Quite simply, I'm not.
Between going back to my second job and the daily cases rising, I have been really struggling with my anxiety the past few weeks. Just for some background info, I'm currently working as an afterschool teacher in a Montessori Monday to Friday, then on Saturdays, I teach in a music school. On the weekday mornings, I'm also doing an Irish language course so that I can hopefully do my primary teacher training next September.
This may not seem like the busiest week, but after being off for six months, it is a very busy week, my foot is still not fully back to normal and I am finding getting public transport or being around a lot of people very scary.
Mainly I am finding my anxiety creeps up on Friday evening before I have to go and teach the next day. I think teaching singing to adults is just freaking me out a bit. Most are fine with wearing a mask, and I'm wearing a mask, but I don't know what it is, I just haven't settled into feeling comfortable with it. Also, maybe its something to do with all of my Saturday students being totally new to me. It's tough.
Calm but strange
I love my job at the Montessori. I love the kids. I'm so happy yo have my own little classroom this year and I have it decorated so nice with lots of handmade decorations I made with the children.
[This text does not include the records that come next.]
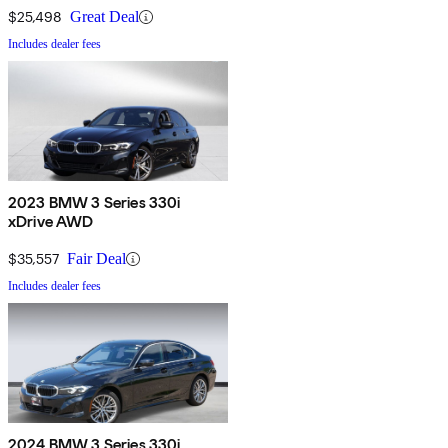
$25,498
Great Deal
Includes dealer fees
2023 BMW 3 Series 330i
xDrive AWD
$35,557
Fair Deal
Includes dealer fees
2024 BMW 3 Series 330i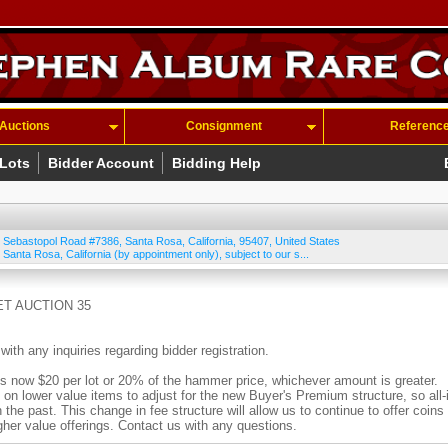
Auctions
Consignment
Referenc
 Lots
Bidder Account
Bidding Help
 Sebastopol Road #7386
,
Santa Rosa
,
California
,
95407
,
United States
 Santa Rosa, California (by appointment only), subject to our s...
T AUCTION 35
 any inquiries regarding bidder registration.
ow $20 per lot or 20% of the hammer price, whichever amount is greater.
n lower value items to adjust for the new Buyer's Premium structure, so all-
n the past. This change in fee structure will allow us to continue to offer coins
igher value offerings. Contact us with any questions.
Today there was a confirmed case of covid in the Montessori but I feel strangely okay about it. The case was in a different 'pod' so hopefully, my class are okay, it's a waiting game really.
This evening, the country moves into level 5 of covid restrictions, meaning everything non-essential will be closed. I'm feeling oddly chill about it. I think on some level I feel a bit safer, but at the same time, I truly miss travelling and going out for dinner. I'm just really sick of this whole covid situation and want life to go back to normal. I want to go to Disneyland. I'm sad that Halloween is basically cancelled and we can't even go pumpkin picking due to the travel restrictions (must stay within 5km of your home). It's definitely strange that we are still going to work but everything else is closed and we can't even visit family.
All in all, I know this blog post is kind of a miss-match of my thoughts just poured onto the page, but to be honest, that perfectly describes how I'm feeling. One minute I'm perfectly content, the next I'm riddled with anxiety and can't think straight.
I'm doing my absolute best to keep myself busy and occupied, focussing my energy on Halloween and work and my Irish course, but at the end of the day, it's super important that I remember I and doing my best, and that is enough.
I hope you're coping okay, always talk it out if you're feeling down in the dumps, and remember, baby Yoda is always there for you.